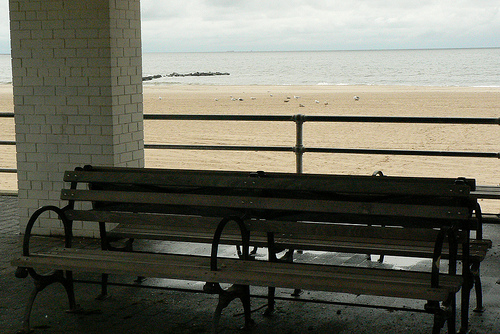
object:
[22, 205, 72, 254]
metal bars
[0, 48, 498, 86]
ocean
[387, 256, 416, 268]
water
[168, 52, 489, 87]
water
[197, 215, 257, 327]
bar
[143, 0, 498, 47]
cloud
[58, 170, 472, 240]
wooden slats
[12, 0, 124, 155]
support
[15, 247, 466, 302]
planks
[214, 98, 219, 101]
seagulls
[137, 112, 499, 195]
railing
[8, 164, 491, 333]
wooden bench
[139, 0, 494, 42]
sky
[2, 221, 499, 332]
brick floor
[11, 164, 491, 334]
bench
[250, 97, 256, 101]
birds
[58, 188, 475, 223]
slate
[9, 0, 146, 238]
brick wall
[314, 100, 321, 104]
bird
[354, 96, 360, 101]
seagull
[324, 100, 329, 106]
seagull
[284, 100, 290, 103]
seagull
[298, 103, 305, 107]
seagull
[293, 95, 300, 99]
seagull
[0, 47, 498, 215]
beach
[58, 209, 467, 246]
slate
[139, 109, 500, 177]
bars/railing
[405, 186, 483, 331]
arm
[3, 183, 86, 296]
arm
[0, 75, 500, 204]
sand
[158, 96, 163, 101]
seagulls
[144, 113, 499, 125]
bars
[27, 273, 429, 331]
concrete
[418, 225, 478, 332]
bar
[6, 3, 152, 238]
bricks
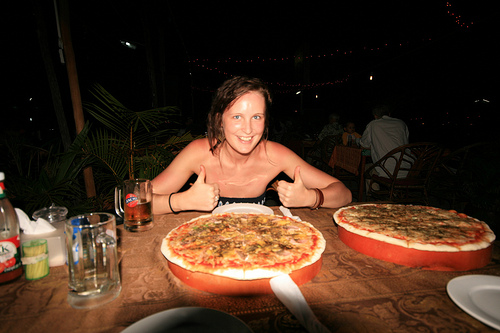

______

## Exercise instructions
Copy every line of the records above word for word, leaving out the pictures.

## Correct answer
object:
[22, 205, 72, 254]
metal bars
[0, 48, 498, 86]
ocean
[387, 256, 416, 268]
water
[168, 52, 489, 87]
water
[197, 215, 257, 327]
bar
[143, 0, 498, 47]
cloud
[58, 170, 472, 240]
wooden slats
[12, 0, 124, 155]
support
[15, 247, 466, 302]
planks
[214, 98, 219, 101]
seagulls
[137, 112, 499, 195]
railing
[8, 164, 491, 333]
wooden bench
[139, 0, 494, 42]
sky
[2, 221, 499, 332]
brick floor
[11, 164, 491, 334]
bench
[250, 97, 256, 101]
birds
[58, 188, 475, 223]
slate
[9, 0, 146, 238]
brick wall
[314, 100, 321, 104]
bird
[354, 96, 360, 101]
seagull
[324, 100, 329, 106]
seagull
[284, 100, 290, 103]
seagull
[298, 103, 305, 107]
seagull
[293, 95, 300, 99]
seagull
[0, 47, 498, 215]
beach
[58, 209, 467, 246]
slate
[139, 109, 500, 177]
bars/railing
[405, 186, 483, 331]
arm
[3, 183, 86, 296]
arm
[0, 75, 500, 204]
sand
[158, 96, 163, 101]
seagulls
[144, 113, 499, 125]
bars
[27, 273, 429, 331]
concrete
[418, 225, 478, 332]
bar
[6, 3, 152, 238]
bricks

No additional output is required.